**Task**
Count how many lines below include the string "circle", and give that number without anything else.

**Records supplied**
•••

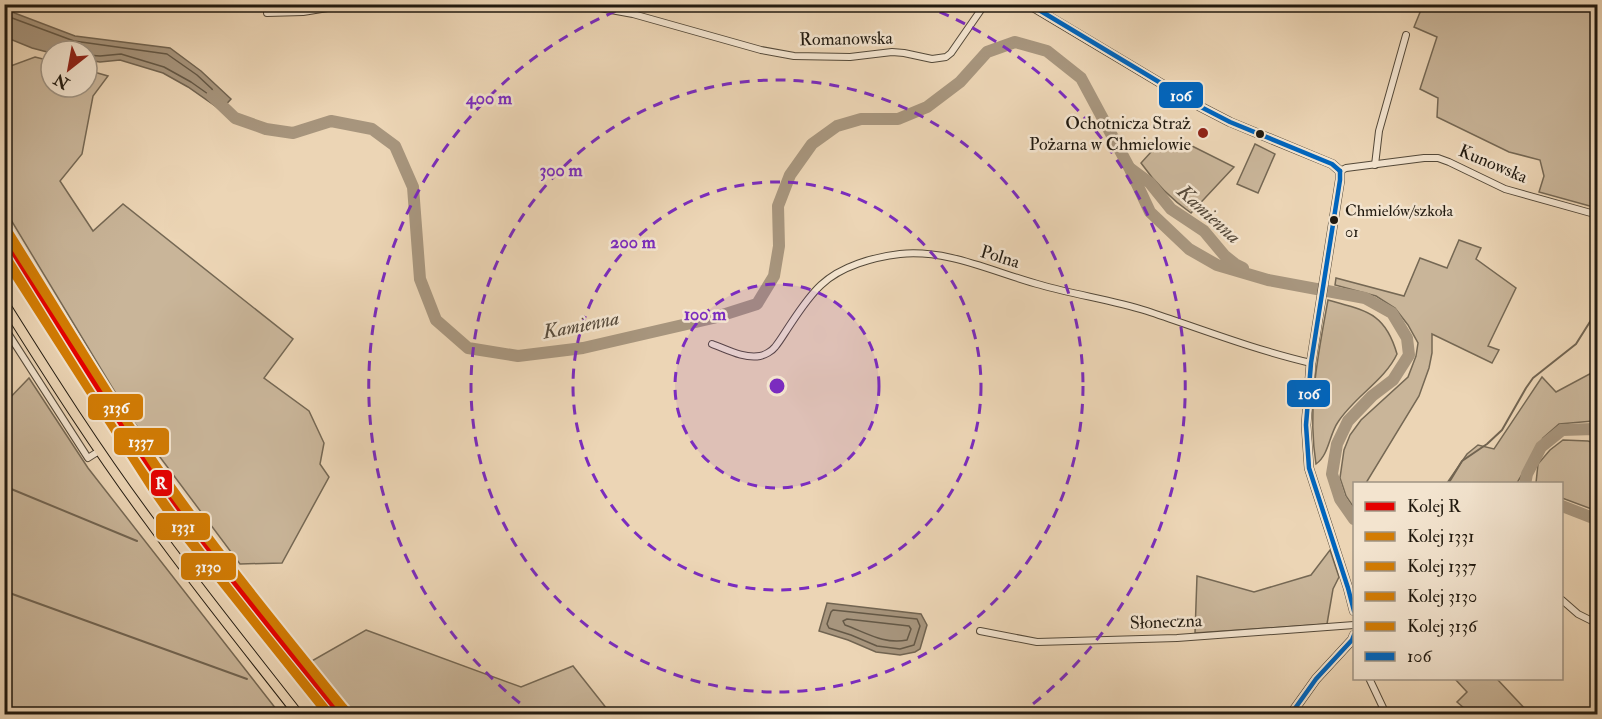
<svg xmlns="http://www.w3.org/2000/svg" width="1602" height="719" font-family="'IM FELL Double Pica',serif">
<rect width="100%" height="100%" fill="#ecd5b5"/>
<filter id="stains"><feTurbulence type="fractalNoise" baseFrequency=".00333" numOctaves="4"/><feColorMatrix values="0 0 0 0 .2 0 0 0 0 .09 0 0 0 0 .02 0 0 0 .5 -.17"/></filter>
<radialGradient id="worn" r=".72"><stop offset=".6" stop-color="#630" stop-opacity="0"/><stop offset="1" stop-color="#630" stop-opacity=".3"/></radialGradient>
<g fill="#c9b599" stroke="#756854" stroke-width="1.5">
<path d="M1423,5H1597L1598,152L1595,157L1598,159L1597,208L1539,192L1544,176L1540,160L1509,152L1437,117L1438,98L1420,89L1437,37L1414,27Z"/>
<path d="M35,57L51,61V87H87V70L108,76L93,96L82,154L60,181L93,231L123,204L293,339L264,378L309,411L324,443L320,464L329,477L282,563L240,564L130,417L5,210V67H8Z"/>
<path d="M1180,140L1234,167L1191,213C1171,199 1155,183 1141,163L1161,141L1169,150Z"/>
<path d="M1255,144L1275,154L1258,193L1237,184Z"/>
<path d="M1459,240L1481,248L1476,259L1516,288L1488,346L1499,350L1492,363L1432,334V353L1429,368L1419,396L1366,483L1354,484V508L1346,496L1340,478L1344,450L1350,435L1361,420L1408,377L1416,356L1418,343L1408,325L1395,308L1376,296L1335,285L1336,278L1404,296L1420,258L1447,268Z"/>
<path d="M1328,300C1366,311 1385,312 1397,354C1385,380 1354,397 1338,422C1329,435 1329,455 1316,464C1307,407 1318,355 1328,300Z"/>
<path d="M1597,370V422L1593,421L1559,424L1543,438L1517,483H1447L1467,454L1478,445L1494,449L1542,377L1556,392Z"/>
<path d="M29,378L88,468L280,714H5V403Z"/>
<path d="M1563,440L1588,441L1597,444V511L1562,498V484L1536,483L1538,464L1550,450Z"/>
<path d="M1330,550L1339,577L1333,589L1327,624L1195,633L1197,576L1254,592L1311,575Z"/>
<path d="M366,630L521,687L573,666L611,714H343L303,666Z"/>
<path d="M1455,679H1497L1528,712L1526,714H1471L1457,702L1467,692Z"/>
</g>
<g fill="#a7957d" stroke="#716451" stroke-width="1.5">
<path d="M4,9L75,36L170,48L201,71L231,99L221,110L188,87L163,73L120,60L100,62L87,60V51H51V53L32,48L5,37Z"/>
<path d="M827,603L921,614L927,625L920,649L915,652L900,655L876,652L848,640L819,631Z"/>
</g>
<g fill="none" stroke-linecap="round" stroke-linejoin="round">
<g stroke="#645846" stroke-width="1.5">
<path d="M4,15L74,41L167,54L197,75L212,89L213,92L211,94H208L191,82L164,67L121,54L100,56L87,55"/>
<path d="M833,610L917,619L920,626L914,645L900,649L877,646L851,635L829,628L827,624L831,612Z"/>
<path d="M847,619L909,626L911,629L907,640C884,645 865,632 845,625L843,621Z"/>
</g>
<g stroke="#716451" stroke-width="2">
<path d="M1448,484L1462,461L1487,444L1502,430L1526,388L1533,378L1576,344L1598,309"/>
<path d="M4,486L137,541"/>
<path d="M4,591L247,679"/>
</g>
<g stroke="#a7957d" stroke-width="12">
<path d="M212,96L235,118L266,129L293,133L331,121L372,129L395,146L413,187L420,279L436,320L468,348L518,356L583,348L713,318L757,304L774,276L779,246L778,206L790,175L812,144L837,126L861,119H898L927,107L960,82L987,52L1015,42L1047,51L1081,78L1130,169L1150,212L1189,249L1217,265L1268,280L1365,298L1392,313L1407,338L1409,355L1393,380L1372,396L1348,421L1337,444L1332,474L1340,499L1354,519"/>
<path d="M1131,169L1150,183L1171,209L1204,231L1225,256L1235,264L1243,268"/>
<path d="M1525,484L1527,474L1541,447L1562,430L1594,429L1598,430"/>
<path d="M1562,506L1598,520"/>
</g>
<defs>
<g id="minor">
<path d="M578,4L633,14L761,50L794,56L850,57L892,52L904,53L932,59L946,57L951,53L985,4"/>
<path d="M267,13L303,12L352,4"/>
<path d="M1375,165L1379,131L1406,35"/>
<path d="M1340,171L1346,168L1424,158H1438L1449,162L1505,189L1598,215"/>
<path d="M4,327L88,458L99,451"/>
<path d="M712,344C726,349 744,359 760,356C765,355 772,351 775,347C780,341 784,334 788,328C798,313 808,297 821,285C841,266 874,257 900,254C949,249 995,273 1041,285C1076,295 1112,300 1147,311C1201,329 1255,350 1311,363"/>
<path d="M1562,600L1578,614L1598,624"/>
<path d="M980,631L1037,642L1177,638L1354,625"/>
<path d="M1369,678L1386,714"/>
</g>
<g id="tertiary">
<path d="M1028,4L1199,106L1230,122L1332,164L1340,171V180L1311,363L1306,425L1309,468L1348,588L1354,611"/>
<path d="M1291,714L1316,679L1352,640L1354,635"/>
</g>
<path id="primary" d="M4,303C51,378 98,452 151,523C198,588 249,651 298,714"/>
</defs>
<use href="#minor" stroke="#544939" stroke-width="8"/>
<use href="#tertiary" stroke="#544939" stroke-width="10"/>
<use href="#primary" stroke="#211a10" stroke-width="11"/>
<use href="#minor" stroke="#f3e4cf" stroke-width="6"/>
<use href="#tertiary" stroke="#f3e4cf" stroke-width="8"/>
<use href="#primary" stroke="#ecd5b5" stroke-width="9"/>
<defs>
<g id="bus-1">
<path d="M1029,4L1199,106L1230,122L1332,164L1340,171"/>
<path d="M1340,171V180L1311,363L1306,425L1309,468L1348,588L1354,611"/>
<path d="M1291,714L1316,679L1352,640L1354,635"/>
</g>
</defs>
<use href="#bus-1" stroke="#f3e4cf" stroke-width="9"/>
<use href="#bus-1" stroke="#0065bd" stroke-width="4.5"/>
<defs>
<path id="rail-1" d="M4,237C57,321 107,406 164,487C219,566 280,639 340,714"/>
<path id="rail-2" d="M4,251C55,332 103,414 158,492C212,569 272,641 331,714"/>
<path id="rail-3" d="M10,232C63,317 114,404 172,486C227,563 287,636 346,709"/>
<path id="rail-4" d="M4,260L153,492L186,539L326,714"/>
<path id="rail-5" d="M10,241L165,484L198,529L341,709"/>
</defs>
<use href="#rail-1" stroke="#f3e4cf" stroke-width="10"/>
<use href="#rail-2" stroke="#f3e4cf" stroke-width="10"/>
<use href="#rail-3" stroke="#f3e4cf" stroke-width="10"/>
<use href="#rail-4" stroke="#f3e4cf" stroke-width="10"/>
<use href="#rail-5" stroke="#f3e4cf" stroke-width="10"/>
<use href="#rail-1" stroke="#e50000" stroke-width="6"/>
<use href="#rail-2" stroke="#d37c03" stroke-width="6"/>
<use href="#rail-3" stroke="#d37c03" stroke-width="6"/>
<use href="#rail-4" stroke="#d37c03" stroke-width="6"/>
<use href="#rail-5" stroke="#d37c03" stroke-width="6"/>
</g>
<circle cx="777" cy="386" r="102" fill="#7b2cbf" fill-opacity=".12"/>
<g fill="none" stroke="#7b2cbf" stroke-width="3" stroke-dasharray="10 8">
<circle cx="777" cy="386" r="102"/>
<circle cx="777" cy="386" r="204"/>
<circle cx="777" cy="386" r="306"/>
<path d="M534 714A408 408 0 0 1 631 5M923 5A408 408 0 0 1 1020 714"/>
</g>
<circle fill="#8f2418" stroke="#f3e4cf" stroke-width="2" cx="1203" cy="133" r="6"/>
<g fill="#211a10" stroke="#f3e4cf" stroke-width="2">
<circle cx="1260" cy="134" r="5"/>
<circle cx="1334" cy="220" r="5"/>
</g>
<g text-anchor="middle" dominant-baseline="central" stroke-width="5" stroke-linejoin="round" paint-order="stroke">
<g font-size="16" fill="#211a10" stroke="#f3e4cf" text-anchor="start">
<text x="1345" y="211">Chmielów/szkoła<tspan x="1345" dy="21">01</tspan></text>
</g>
<g font-size="18" fill="#211a10" stroke="#f3e4cf">
<text transform="translate(846 39) rotate(-1)">Romanowska</text>
<text transform="translate(1493 164) rotate(23)">Kunowska</text>
<text transform="translate(1000 257) rotate(17)">Polna</text>
<text transform="translate(1166 622) rotate(-2)">Słoneczna</text>
</g>
<g font-size="18" fill="#211a10" stroke="#f3e4cf" text-anchor="end">
<text x="1191" y="123">Ochotnicza Straż<tspan x="1191" dy="21">Pożarna w Chmielowie</tspan></text>
</g>
<g font-size="20" font-style="italic" fill="#574b3c" stroke="#f3e4cf">
<text transform="translate(1209 214) rotate(42)">Kamienna</text>
<text transform="translate(581 325) rotate(-11)">Kamienna</text>
</g>
</g>
<circle cx="777" cy="386" r="9" fill="#7b2cbf" stroke="#f3e4cf" stroke-width="3"/>
<g font-size="18" text-anchor="middle" font-weight="bold" fill="#7b2cbf" stroke="#f3e4cf" stroke-width="5" stroke-linejoin="round" paint-order="stroke">
<text x="489" y="104">400 m</text>
<text x="561" y="176">300 m</text>
<text x="633" y="248">200 m</text>
<text x="705" y="320">100 m</text>
</g>
<g stroke="#f3e4cf" stroke-width="2">
<rect x="1158" y="81" width="46" height="28" rx="6" fill="#0065bd"/>
<rect x="1286" y="379" width="45" height="29" rx="6" fill="#0065bd"/>
<rect x="87" y="393" width="57" height="28" rx="6" fill="#d37c03"/>
<rect x="113" y="427" width="57" height="29" rx="6" fill="#d37c03"/>
<rect x="150" y="469" width="23" height="28" rx="6" fill="#e50000"/>
<rect x="155" y="512" width="56" height="29" rx="6" fill="#d37c03"/>
<rect x="180" y="552" width="57" height="29" rx="6" fill="#d37c03"/>
</g>
<g font-size="16" text-anchor="middle" font-weight="bold" fill="#fff">
<text x="1181" y="101">106</text>
<text x="1309" y="399">106</text>
<text x="116" y="413">3136</text>
<text x="141" y="447">1337</text>
<text x="161" y="489">R</text>
<text x="183" y="532">1331</text>
<text x="208" y="572">3130</text>
</g>
<rect width="1602" height="719" fill="none" stroke="#ecd5b5" stroke-width="24"/>
<rect x="6" y="6" width="1590" height="707" fill="none" stroke="#211a10" stroke-width="3"/>
<rect x="12" y="12" width="1578" height="695" fill="none" stroke="#211a10" stroke-width="1.5"/>
<rect x="1353" y="482" width="210" height="198" fill="#f3e4cf" stroke="#9f9383" stroke-width="1.5"/>
<rect x="1365" y="502" width="30" height="9" fill="#e50000" stroke="#9f9383" stroke-width="1.5"/>
<text x="1407" y="512" font-size="18" fill="#211a10">Kolej R</text>
<rect x="1365" y="532" width="30" height="9" fill="#d37c03" stroke="#9f9383" stroke-width="1.5"/>
<text x="1407" y="542" font-size="18" fill="#211a10">Kolej 1331</text>
<rect x="1365" y="562" width="30" height="9" fill="#d37c03" stroke="#9f9383" stroke-width="1.5"/>
<text x="1407" y="572" font-size="18" fill="#211a10">Kolej 1337</text>
<rect x="1365" y="592" width="30" height="9" fill="#d37c03" stroke="#9f9383" stroke-width="1.5"/>
<text x="1407" y="602" font-size="18" fill="#211a10">Kolej 3130</text>
<rect x="1365" y="622" width="30" height="9" fill="#d37c03" stroke="#9f9383" stroke-width="1.5"/>
<text x="1407" y="632" font-size="18" fill="#211a10">Kolej 3136</text>
<rect x="1365" y="652" width="30" height="9" fill="#0065bd" stroke="#9f9383" stroke-width="1.5"/>
<text x="1407" y="662" font-size="18" fill="#211a10">106</text>
<g transform="translate(69 69) rotate(211)"><circle r="28" fill="#f3e4cf" stroke="#9f9383" stroke-width="1.5"/>
<path d="M0-4.5L10 22L0 15L-10 22Z" fill="#8f2418"/>
<text y="-9" font-size="16" font-weight="bold" text-anchor="middle" fill="#211a10">N</text>
</g>
<rect width="100%" height="100%" filter="url(#stains)"/>
<rect width="100%" height="100%" fill="url(#worn)"/>
</svg>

•••

**Reply to the exercise**
9